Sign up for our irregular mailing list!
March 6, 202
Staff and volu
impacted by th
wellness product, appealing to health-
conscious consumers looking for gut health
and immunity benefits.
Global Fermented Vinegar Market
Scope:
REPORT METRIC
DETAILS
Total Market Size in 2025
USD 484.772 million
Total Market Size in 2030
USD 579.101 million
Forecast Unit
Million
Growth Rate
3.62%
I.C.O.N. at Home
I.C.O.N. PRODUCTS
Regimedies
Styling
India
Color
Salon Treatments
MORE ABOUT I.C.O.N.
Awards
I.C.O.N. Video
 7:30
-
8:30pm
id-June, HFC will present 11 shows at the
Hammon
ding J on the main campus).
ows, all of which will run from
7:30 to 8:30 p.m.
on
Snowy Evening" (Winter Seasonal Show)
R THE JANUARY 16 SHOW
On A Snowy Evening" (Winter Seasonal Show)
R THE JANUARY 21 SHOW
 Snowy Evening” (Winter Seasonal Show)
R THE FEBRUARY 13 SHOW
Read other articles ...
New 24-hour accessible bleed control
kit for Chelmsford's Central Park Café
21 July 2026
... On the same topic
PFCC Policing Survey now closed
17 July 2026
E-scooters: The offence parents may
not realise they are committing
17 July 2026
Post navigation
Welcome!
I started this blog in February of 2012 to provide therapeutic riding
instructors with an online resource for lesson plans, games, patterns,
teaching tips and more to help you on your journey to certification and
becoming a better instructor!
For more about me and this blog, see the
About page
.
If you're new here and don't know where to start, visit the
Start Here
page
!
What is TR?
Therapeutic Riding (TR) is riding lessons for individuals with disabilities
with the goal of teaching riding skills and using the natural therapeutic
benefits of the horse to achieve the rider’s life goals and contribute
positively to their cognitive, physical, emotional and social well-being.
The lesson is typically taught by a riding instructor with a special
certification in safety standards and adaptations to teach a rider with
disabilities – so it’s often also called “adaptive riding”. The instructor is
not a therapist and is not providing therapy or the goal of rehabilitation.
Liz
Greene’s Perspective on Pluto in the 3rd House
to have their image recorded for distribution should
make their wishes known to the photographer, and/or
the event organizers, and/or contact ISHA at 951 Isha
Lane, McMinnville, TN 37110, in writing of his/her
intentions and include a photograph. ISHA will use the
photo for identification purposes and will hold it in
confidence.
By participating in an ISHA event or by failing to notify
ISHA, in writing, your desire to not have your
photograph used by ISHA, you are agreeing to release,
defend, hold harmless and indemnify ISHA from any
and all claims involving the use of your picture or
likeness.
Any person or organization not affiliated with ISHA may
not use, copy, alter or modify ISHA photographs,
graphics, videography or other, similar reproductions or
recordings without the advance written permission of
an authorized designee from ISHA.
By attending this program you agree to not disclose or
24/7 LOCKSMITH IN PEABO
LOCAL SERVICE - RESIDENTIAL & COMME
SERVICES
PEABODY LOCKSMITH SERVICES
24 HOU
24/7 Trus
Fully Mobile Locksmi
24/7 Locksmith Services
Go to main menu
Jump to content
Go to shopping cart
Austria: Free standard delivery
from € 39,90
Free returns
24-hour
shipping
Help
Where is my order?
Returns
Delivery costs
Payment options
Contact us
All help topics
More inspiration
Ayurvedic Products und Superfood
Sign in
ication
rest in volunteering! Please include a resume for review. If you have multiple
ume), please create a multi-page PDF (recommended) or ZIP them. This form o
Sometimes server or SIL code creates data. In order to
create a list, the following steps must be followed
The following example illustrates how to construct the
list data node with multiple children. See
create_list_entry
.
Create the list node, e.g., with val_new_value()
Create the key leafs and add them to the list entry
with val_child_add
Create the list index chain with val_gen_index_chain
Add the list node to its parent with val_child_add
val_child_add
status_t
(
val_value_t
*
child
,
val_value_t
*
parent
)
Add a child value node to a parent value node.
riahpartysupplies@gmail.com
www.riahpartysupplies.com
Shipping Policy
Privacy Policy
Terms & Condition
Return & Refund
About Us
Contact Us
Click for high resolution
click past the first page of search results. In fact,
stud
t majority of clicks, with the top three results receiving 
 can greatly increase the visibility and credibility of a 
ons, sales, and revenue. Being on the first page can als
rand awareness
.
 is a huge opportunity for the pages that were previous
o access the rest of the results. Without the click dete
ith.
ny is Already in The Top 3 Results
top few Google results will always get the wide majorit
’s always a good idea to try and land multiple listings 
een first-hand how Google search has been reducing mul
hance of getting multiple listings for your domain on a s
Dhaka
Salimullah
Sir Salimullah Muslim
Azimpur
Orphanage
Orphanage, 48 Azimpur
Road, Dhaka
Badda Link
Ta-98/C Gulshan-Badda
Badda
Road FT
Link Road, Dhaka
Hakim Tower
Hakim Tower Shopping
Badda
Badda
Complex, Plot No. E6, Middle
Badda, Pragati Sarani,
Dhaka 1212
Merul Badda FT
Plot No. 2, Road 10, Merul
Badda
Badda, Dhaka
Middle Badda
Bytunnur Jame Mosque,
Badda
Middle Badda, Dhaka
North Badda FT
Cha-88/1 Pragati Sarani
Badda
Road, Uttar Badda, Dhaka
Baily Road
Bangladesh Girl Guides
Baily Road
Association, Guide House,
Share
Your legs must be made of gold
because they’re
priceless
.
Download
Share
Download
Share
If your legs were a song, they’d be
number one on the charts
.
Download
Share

★ ★ ★ ★ ★

__What is required__. Find and copy each line above holding "ISHA".

__Answer to the exercise__.
the event organizers, and/or contact ISHA at 951 Isha
intentions and include a photograph. ISHA will use the
By participating in an ISHA event or by failing to notify
ISHA, in writing, your desire to not have your
photograph used by ISHA, you are agreeing to release,
defend, hold harmless and indemnify ISHA from any
Any person or organization not affiliated with ISHA may
not use, copy, alter or modify ISHA photographs,
an authorized designee from ISHA.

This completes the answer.